We arrived at the lake, sweating and happy, knowing that much of the ride home would be downhill.
While we called it “The Lake,” it was actually more of a glorified pond. It had no dock, but somebody had built a float where we could swim and dive. Although we knew that Robbie was a good swimmer, Henry and I both kept a careful eye on him. Three years before, a little girl had drowned in the lake, and we didn’t want to take any chances.
I swam around while Henry picked up his little brother and tossed him in the water over and over. They were both laughing and giggling. I was happy to see them beginning to enjoy good times again. Eventually, I joined in. It gave me a good chance to touch Henry, skin to skin, without him really knowing what I was doing.
When we finished swimming, Henry and I spread our towels on the grass and lay there, just talking, while Robbie ran around chasing butterflies.
Around 5:00 o’clock, we rode back to the house, enjoying the wind in our hair as we sped downhill.
Henry came to my house for dinner as he and his family were leaving the next morning.
Sitting on the back porch after dinner, I asked, “Has it occurred to you that this has been a dangerous summer?”
“Yeah,” he answered. “I was thinking about that last night. There were those two high school kids who died of drug overdoses and another one who’s in the hospital and not expected to ever be right again. Together with Chad that’s a lot of kids dying in a little place like Millway. I wonder where the drugs came from.”
“I don’t know. I haven’t seen anybody lurking around anywhere like they were trying to sell.
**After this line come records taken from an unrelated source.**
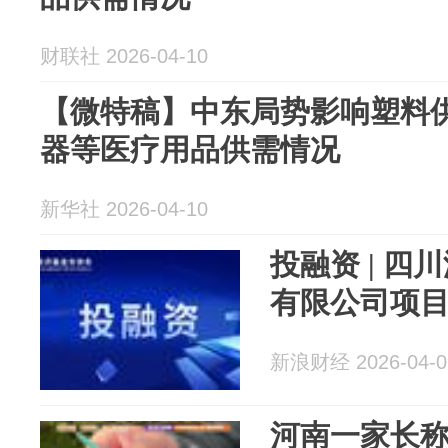
财联社 2026-04-10
【微特稿】中东局势影响塑料
器等医疗用品供需情况
新华社 2026-04-10
投融资 | 
有限公司项
新浪财经 2026-04-0
河南一家长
Maybe they came from Greenfield, or even Pittsfield.” Greenfield and Pittsfield were my ideas of big cities, although, I learned later, of course, that they really weren’t all that big.
Lying in bed that night, I said a little prayer for Henry and his family, asking that they could find some peace on Cape Cod. I’m not religious, although my folks make me go to church with them every Sunday. That’s OK, because the church, especially in the summer, is like a community center where you can see your friends and neighbors.
I guess Millway is a pretty friendly town. We do have tourists go through who are there not only for the scenery but also for the shops. We have a number of artisans living around, and there’s always art work for sale. I usually just ignore the tourists, but I always try to be polite and, if they have a question, I always stop and try to answer. The most often asked question, of course, is, “Where is there a restroom?” I’ve gotten expert at giving directions for that as well as for the shops, sometimes directing people to shops that aren’t on the main street.
I let my mind wander, but as usual, my last thought before dropping off to sleep, was of Henry.